De toute manière, je ne le souhaitais pas. Mon objectif se profilait, la venue de Morgane n'a fait qu'avancer sa réalisation. D'une main je sors le talisman de sa cachette et de l'autre j'ouvre le livre des formules. Une erreur de prononciation et c'est la fin, alors je prends mon temps pour répéter, je me prends un coin de table, je jure, je me reprends, je répète à nouveau. Je le sais, je suis prêt pour lancer mon premier sort. Je saisis fermement le talisman, le place sur mon cœur, et commence à réciter la... La porte de ma chambre s'ouvre !


-Non !


-Et si !


Le cri du sifflet de Morgane me fige sur place, sa corde s'étend, m'arrache le talisman et elle frappe.


Fort.


Mon ventre explose, ma bile remonte, je crache, me tord, vacille, tombe.


-Relève toi ! Allez ! m'ordonne-t-elle sèchement.


-Un... instant...


Sa chaussure me gifle la pommette. Je vois trouble. Mon corps ne m'obéit plus. Je choit sur le côté, misérablement.

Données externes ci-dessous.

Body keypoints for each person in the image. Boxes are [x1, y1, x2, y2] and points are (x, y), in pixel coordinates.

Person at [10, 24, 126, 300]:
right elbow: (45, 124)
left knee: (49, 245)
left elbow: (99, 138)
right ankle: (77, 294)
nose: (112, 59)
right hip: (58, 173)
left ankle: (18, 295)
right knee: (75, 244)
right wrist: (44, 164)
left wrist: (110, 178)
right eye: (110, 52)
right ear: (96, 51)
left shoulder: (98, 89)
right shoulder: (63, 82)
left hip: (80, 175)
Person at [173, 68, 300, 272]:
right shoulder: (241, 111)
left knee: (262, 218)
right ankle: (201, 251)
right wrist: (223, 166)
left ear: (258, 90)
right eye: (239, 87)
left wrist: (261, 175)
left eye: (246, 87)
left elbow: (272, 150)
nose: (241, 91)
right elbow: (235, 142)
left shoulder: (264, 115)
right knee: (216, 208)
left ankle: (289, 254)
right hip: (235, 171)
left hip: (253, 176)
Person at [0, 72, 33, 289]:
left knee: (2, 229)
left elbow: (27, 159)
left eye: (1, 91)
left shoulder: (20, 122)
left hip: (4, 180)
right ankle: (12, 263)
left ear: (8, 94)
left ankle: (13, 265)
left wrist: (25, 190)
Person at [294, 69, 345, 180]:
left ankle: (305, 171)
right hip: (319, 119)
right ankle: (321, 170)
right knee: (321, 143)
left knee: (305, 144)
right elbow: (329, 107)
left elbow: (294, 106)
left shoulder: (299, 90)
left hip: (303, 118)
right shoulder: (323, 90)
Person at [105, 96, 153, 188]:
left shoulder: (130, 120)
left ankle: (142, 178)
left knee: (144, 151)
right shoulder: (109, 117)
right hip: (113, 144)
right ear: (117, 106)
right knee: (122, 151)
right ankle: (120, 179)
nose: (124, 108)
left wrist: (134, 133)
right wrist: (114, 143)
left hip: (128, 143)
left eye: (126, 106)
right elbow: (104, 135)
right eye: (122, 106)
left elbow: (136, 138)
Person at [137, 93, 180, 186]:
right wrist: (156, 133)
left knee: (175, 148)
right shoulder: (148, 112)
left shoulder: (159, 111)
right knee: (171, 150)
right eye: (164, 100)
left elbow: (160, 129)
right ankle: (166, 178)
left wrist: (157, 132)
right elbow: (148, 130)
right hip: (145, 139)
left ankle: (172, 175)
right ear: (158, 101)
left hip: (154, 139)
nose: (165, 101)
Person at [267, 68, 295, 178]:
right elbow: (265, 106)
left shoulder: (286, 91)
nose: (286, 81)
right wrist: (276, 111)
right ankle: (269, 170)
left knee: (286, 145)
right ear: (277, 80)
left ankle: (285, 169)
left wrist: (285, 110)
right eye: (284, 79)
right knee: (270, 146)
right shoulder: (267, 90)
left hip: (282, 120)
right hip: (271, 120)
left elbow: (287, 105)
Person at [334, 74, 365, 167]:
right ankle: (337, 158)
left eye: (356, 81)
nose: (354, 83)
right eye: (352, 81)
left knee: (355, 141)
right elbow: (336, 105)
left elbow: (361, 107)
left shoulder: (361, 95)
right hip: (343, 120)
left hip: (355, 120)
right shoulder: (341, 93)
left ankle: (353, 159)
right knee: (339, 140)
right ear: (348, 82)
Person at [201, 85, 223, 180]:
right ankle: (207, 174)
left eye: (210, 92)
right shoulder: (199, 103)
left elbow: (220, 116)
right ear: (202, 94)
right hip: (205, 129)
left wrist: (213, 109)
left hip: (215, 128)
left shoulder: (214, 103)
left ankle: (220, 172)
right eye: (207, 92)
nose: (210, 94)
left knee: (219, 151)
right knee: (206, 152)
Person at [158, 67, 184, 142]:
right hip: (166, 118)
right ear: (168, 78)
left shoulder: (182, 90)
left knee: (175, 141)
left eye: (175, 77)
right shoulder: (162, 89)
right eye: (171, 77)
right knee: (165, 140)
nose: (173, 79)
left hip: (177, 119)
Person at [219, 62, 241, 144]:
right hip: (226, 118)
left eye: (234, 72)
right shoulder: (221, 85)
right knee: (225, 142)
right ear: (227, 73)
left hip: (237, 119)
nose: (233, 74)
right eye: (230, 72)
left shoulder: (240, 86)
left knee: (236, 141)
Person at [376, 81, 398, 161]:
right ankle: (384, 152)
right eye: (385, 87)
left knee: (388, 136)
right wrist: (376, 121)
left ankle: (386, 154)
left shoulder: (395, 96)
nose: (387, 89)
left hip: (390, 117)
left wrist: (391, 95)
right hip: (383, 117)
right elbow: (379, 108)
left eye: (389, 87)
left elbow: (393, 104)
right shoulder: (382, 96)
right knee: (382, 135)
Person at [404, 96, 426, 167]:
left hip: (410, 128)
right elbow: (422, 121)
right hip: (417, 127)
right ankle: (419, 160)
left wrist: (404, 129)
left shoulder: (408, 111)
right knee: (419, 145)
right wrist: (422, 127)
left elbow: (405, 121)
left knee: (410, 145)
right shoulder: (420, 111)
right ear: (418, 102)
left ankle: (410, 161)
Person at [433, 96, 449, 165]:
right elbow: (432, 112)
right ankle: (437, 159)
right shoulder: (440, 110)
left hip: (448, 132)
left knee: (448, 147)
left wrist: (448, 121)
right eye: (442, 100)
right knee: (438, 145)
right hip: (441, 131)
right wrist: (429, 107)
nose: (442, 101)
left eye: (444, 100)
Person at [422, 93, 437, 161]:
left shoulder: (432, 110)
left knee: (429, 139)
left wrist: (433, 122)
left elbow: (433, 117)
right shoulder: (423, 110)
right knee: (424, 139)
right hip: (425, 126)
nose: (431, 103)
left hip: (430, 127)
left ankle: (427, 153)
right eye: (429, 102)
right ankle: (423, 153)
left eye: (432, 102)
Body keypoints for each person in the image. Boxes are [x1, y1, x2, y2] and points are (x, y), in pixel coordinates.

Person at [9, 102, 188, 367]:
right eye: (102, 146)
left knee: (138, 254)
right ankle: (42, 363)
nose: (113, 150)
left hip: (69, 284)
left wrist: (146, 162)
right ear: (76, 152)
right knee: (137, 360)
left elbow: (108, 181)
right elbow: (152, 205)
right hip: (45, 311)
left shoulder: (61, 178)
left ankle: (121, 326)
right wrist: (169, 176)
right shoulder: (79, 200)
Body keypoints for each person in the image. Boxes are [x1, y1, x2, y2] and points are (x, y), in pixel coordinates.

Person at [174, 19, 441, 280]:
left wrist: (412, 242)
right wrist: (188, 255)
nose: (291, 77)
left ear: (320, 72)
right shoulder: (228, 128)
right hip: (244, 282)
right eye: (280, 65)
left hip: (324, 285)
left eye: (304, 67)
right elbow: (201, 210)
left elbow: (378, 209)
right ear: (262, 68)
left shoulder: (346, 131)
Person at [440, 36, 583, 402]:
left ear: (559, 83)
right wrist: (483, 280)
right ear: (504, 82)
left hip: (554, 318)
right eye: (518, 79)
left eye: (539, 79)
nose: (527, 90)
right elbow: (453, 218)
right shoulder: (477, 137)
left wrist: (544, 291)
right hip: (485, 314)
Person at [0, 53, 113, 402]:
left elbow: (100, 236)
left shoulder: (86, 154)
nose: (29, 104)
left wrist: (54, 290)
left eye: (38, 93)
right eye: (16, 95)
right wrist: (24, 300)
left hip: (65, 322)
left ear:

-J'ai dit : tu te relèves.


-Tu es... impitoyable.


-Et toi un connard.


Je me redresse difficilement sur les genoux. Je tremble de tous mes membres. Dieu qu'elle cogne dur. Je dresse mes mains comme un criminel interpelé :


-J'ai des raisons, figure toi.


-Rien n'excuse ce que tu as fait.


-Mais tout l'explique.


Elle ne réplique pas. J'ose lever la tête pour croiser son regard, mais n'y trouve que du mépris, avec une pointe de perplexité. Sa voix reprend, tranchante :


-Tu as une minute pour me démontrer qu'il y a quelque chose en ce monde qui justifie le fait que tu as volé un talisman ultra-dangereux, que tu m'as séquestrée et que tu as essayé de l'utiliser. Je t'écoute.


Je déglutis. Il est temps de passer à table.